A Apple vai alterar as regras da App Store na União Europeia a partir de 1 de outubro de 2026. O novo modelo reúne os programadores num conjunto único de condições e permite que uma aplicação apresente o sistema de compras da Apple ao lado de métodos de pagamento alternativos.
Para quem usa um iPhone ou iPad em Portugal, a mudança pode tornar mais comum encontrar escolhas diferentes no momento de pagar uma subscrição, comprar conteúdo digital ou instalar uma aplicação. No entanto, cada programador decide que opções disponibiliza. A entrada em vigor das novas regras não garante preços mais baixos nem significa que todas as aplicações passem a aceitar pagamentos externos.
Pagamentos alternativos podem aparecer ao lado da Apple
Até agora, as regras europeias estavam divididas por diferentes acordos e modelos. Com as novas condições, uma aplicação disponível na App Store poderá combinar as compras integradas da Apple com um processador de pagamento alternativo. Também continuam possíveis ligações para concluir uma compra fora da aplicação, de acordo com os requisitos definidos para cada caso.
A Apple exige que os programadores mantenham as opções de pagamento escolhidas durante 12 meses. Isto limita mudanças frequentes entre sistemas e obriga cada serviço a pensar antecipadamente na solução que pretende apresentar.
Existem proteções específicas para menores. As aplicações da categoria infantil não poderão incluir ligações para concluir transações em páginas externas.

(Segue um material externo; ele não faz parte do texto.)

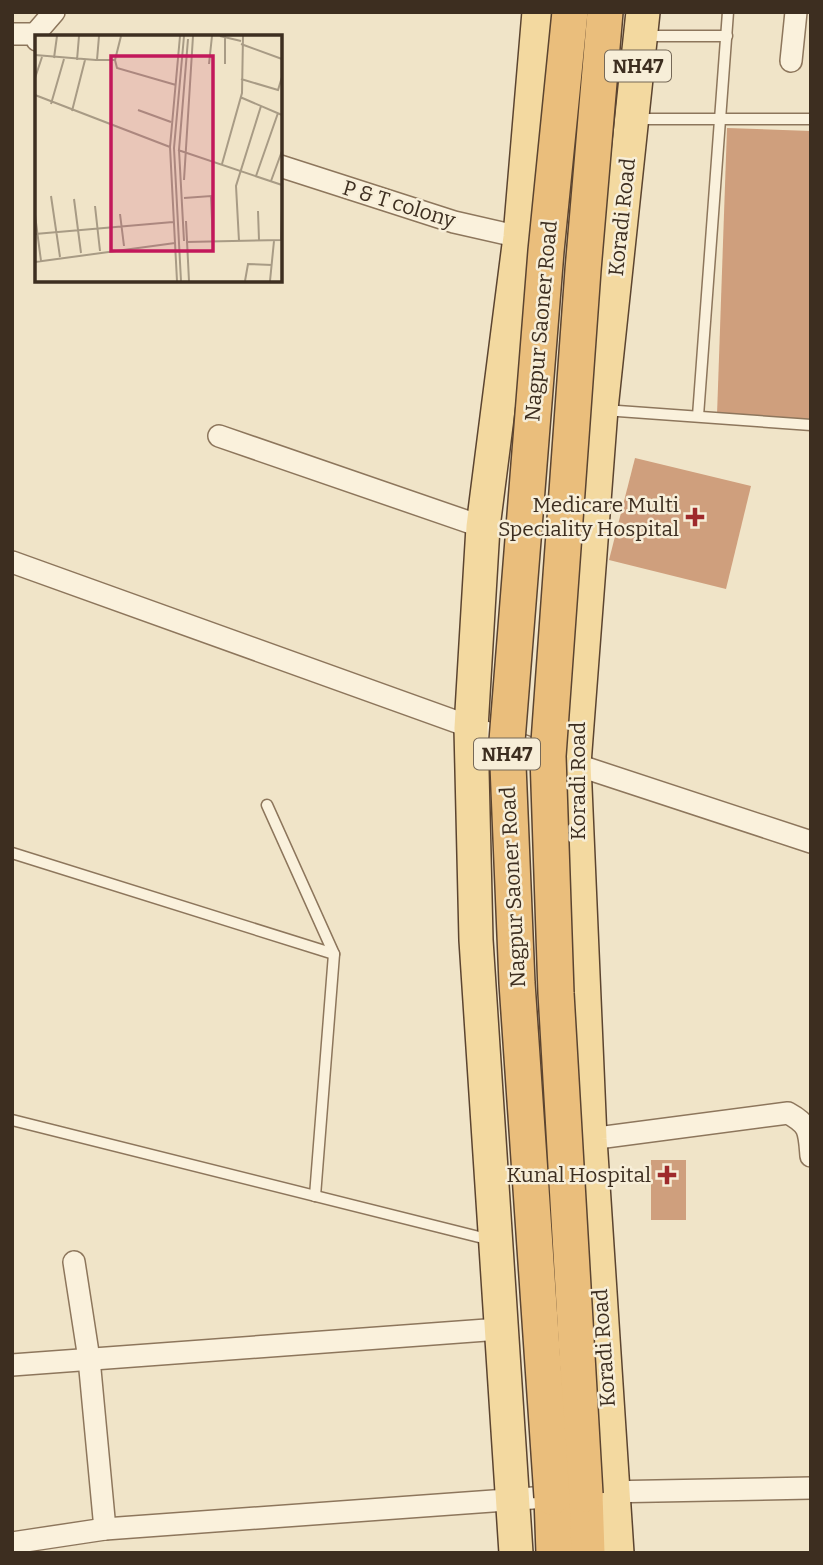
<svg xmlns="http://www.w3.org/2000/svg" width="823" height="1565" font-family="Bitter,serif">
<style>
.building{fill:#cf9f7d}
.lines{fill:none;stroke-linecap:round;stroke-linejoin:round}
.service-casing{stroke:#8d765c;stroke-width:13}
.minor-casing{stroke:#8d765c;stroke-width:24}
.primary-casing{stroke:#5b4430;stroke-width:36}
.trunk-casing{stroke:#5b4430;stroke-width:38}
.service{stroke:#faf1dc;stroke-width:10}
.minor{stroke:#faf1dc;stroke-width:21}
.primary{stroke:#f3d9a0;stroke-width:33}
.trunk{stroke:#eabe7c;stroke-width:35}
.trunk-bridge-casing{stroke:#5b4430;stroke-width:38;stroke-linecap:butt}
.trunk-bridge{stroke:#eabe7c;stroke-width:35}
.poi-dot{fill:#9e2a2b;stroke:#f7eed8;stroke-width:2.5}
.labels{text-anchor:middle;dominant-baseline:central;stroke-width:5;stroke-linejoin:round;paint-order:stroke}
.shield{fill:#f7eed8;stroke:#756857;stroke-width:2}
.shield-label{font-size:19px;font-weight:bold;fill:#3d2e20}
.street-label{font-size:21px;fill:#3d2e20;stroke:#f7eed8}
.poi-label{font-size:21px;fill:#3d2e20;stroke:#f7eed8;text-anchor:end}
.inset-road{fill:none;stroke:#a89b85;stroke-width:2}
.view{fill:#c2185b;fill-opacity:0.15;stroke:#c2185b;stroke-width:3.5}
.inset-edge{fill:none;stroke:#3d2e20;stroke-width:3.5}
</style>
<rect width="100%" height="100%" fill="#f0e4c8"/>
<g class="building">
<path d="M727,128L811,131V419L717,415Z"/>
<path d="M635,458L751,486L726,589L609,560Z"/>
<rect x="651" y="1160" width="35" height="60"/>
</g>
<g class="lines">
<g class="service-casing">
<g id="service">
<path d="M645,36H727"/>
<path d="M635,119H811"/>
<path d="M604,410L811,425"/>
<path d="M698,416L728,12"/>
<path d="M267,805L334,954L315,1196"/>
<path d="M12,853L334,954"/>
<path d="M12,1120L491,1240"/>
</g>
</g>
<g class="minor-casing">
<g id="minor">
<path d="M12,34H35L37,40"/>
<path d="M35,34L54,12"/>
<path d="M791,61L796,12"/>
<path d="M280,166L454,222L520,237"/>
<path d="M219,436L483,527"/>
<path d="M12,562L574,764L811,842"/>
<path d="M590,1139L788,1113C810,1125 809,1131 811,1156"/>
<path d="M74,1262L89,1359L105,1529"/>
<path d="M12,1365L500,1329"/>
<path d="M603,1492L811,1488"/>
<path d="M12,1543L105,1529L561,1496"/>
</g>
</g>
<g class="primary-casing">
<g id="primary">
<path d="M516,1553L476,940L471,728L483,527L520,237L539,12"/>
<path d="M617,1553L590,1139L574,764L601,409L643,12"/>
</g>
</g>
<g class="trunk-casing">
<g id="trunk">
<path d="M585,1494L587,1553"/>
<path d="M552,1497L554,1553"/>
</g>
</g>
<use href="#service" class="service"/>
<use href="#minor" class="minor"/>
<use href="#primary" class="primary"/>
<use href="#trunk" class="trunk"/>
<g class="trunk-bridge-casing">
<g id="trunk-bridge">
<path d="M585,1494L556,993L548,756L583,270L605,12"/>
<path d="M552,1497L517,983L507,741L546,251L570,12"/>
</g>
</g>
<use href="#trunk-bridge" class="trunk-bridge"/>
</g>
<g class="poi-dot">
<path d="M691.5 506.5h7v7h7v7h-7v7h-7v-7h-7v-7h7z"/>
<path d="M663.5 1164.5h7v7h7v7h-7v7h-7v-7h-7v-7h7z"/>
</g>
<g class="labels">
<g class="shield">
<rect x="605" y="50.5" width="66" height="31" rx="5"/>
<rect x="474" y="738.5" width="66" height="31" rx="5"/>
</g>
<g class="shield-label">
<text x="638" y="66">NH47</text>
<text x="507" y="754">NH47</text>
</g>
<g class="street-label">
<text transform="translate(399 204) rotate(17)">P &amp; T colony</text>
<text transform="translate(622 217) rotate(-84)">Koradi Road</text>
<text transform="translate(541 321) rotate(-85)">Nagpur Saoner Road</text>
<text transform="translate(578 781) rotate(-90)">Koradi Road</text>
<text transform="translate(513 887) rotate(-93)">Nagpur Saoner Road</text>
<text transform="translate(604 1348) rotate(-94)">Koradi Road</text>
</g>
<g class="poi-label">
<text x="679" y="505">Medicare Multi<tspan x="679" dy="24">Speciality Hospital</tspan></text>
<text x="651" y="1175">Kunal Hospital</text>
</g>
</g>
<g transform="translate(35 35)">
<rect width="247" height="247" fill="#f0e4c8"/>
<path class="inset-road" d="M64,1L62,25H80L82,33L141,50M185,1L206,6M206,9L247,24M0,20L61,25M19,23L22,1M42,25L44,1M80,25L86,1M174,29L177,1M190,29V1M0,43L7,22M206,44L243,55L247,42M0,60L135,112M205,62L247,80M16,69L29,24M103,75L136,87M37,76L50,25M143,115L247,150M187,129L207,58L208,1M221,141L243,78M149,145L158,1M236,146L247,116M16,161L25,222M149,163L176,161L178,207M39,164L46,218M60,171L65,216M223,176L224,205M85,179L89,211M0,180L6,226M151,186L154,246M0,199L138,187M246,205L247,172M149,206L144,115L153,4M204,206L201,151L226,71M151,207L247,205M0,227L140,208M142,246L135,112L145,1M146,246L139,113L149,1M210,246L213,229L237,230M235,246L239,206"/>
<path class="view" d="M76,21H178V216H76Z"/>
<rect width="247" height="247" class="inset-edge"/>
</g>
<rect width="823" height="1565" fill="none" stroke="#3d2e20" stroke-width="28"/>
</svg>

Utilizadores com menos de 13 anos ficam impedidos de seguir essas ligações noutras aplicações, enquanto os menores de 18 anos precisarão de autorização parental para comprar através de um método alternativo dentro da App Store.
As taxas mudam, mas não desaparecem
A comissão de referência para compras integradas da Apple passa para 26%. Programadores abrangidos por programas especiais, como o App Store Small Business Program, podem beneficiar de uma taxa de 15%. Quando uma aplicação usa outro processador de pagamento dentro da App Store, a comissão indicada é de 20%, com redução para 10% nos programas elegíveis.
As compras iniciadas através de uma ligação externa podem ficar sujeitas a uma comissão de 15%. Já as aplicações distribuídas por lojas alternativas ou diretamente pela internet passam a pagar uma Core Technology Commission de 5% sobre transações de bens e serviços digitais.
Esta comissão substitui a Core Technology Fee, que cobrava 0,50 euros por cada primeira instalação anual acima de um milhão. A Apple elimina ainda as anteriores taxas de aquisição inicial e de serviços da loja. O novo cálculo pode favorecer alguns modelos de negócio e aumentar o custo de outros.
Lojas alternativas ficam acessíveis a mais empresas
A Apple também alarga as formas de demonstrar capacidade financeira para operar uma loja alternativa ou distribuir aplicações pela internet. Entre as opções estão ser uma empresa cotada, apresentar uma auditoria financeira ou cumprir determinados critérios de financiamento e receita.
Isto pode permitir a entrada de mais operadores, embora continue longe de ser um processo aberto a qualquer pequeno programador. A distribuição pela internet mantém-se limitada à União Europeia e sujeita a requisitos técnicos, financeiros e de segurança definidos pela Apple.
A Comissão Europeia recebeu favoravelmente as alterações e afirmou que vai acompanhar a implementação. A Epic Games, uma das principais críticas do modelo da App Store, considera que as novas comissões continuam a dificultar a concorrência. As duas posições mostram que o anúncio reduz parte da complexidade, mas não encerra a discussão sobre o controlo da plataforma.
O que deve confirmar antes de pagar
A partir de outubro, vale a pena verificar quem processa cada compra, que política de reembolso se aplica e onde ficam guardados os dados de pagamento. Uma transação feita fora do sistema da Apple pode ter apoio ao cliente e condições diferentes das compras integradas tradicionais.
A existência de mais opções pode aumentar a concorrência, mas o efeito real dependerá das escolhas dos programadores e dos preços apresentados ao público. Para já, a mudança confirmada é estrutural: a App Store europeia passa a aceitar vários caminhos de pagamento dentro da mesma aplicação e simplifica as condições para distribuição alternativa.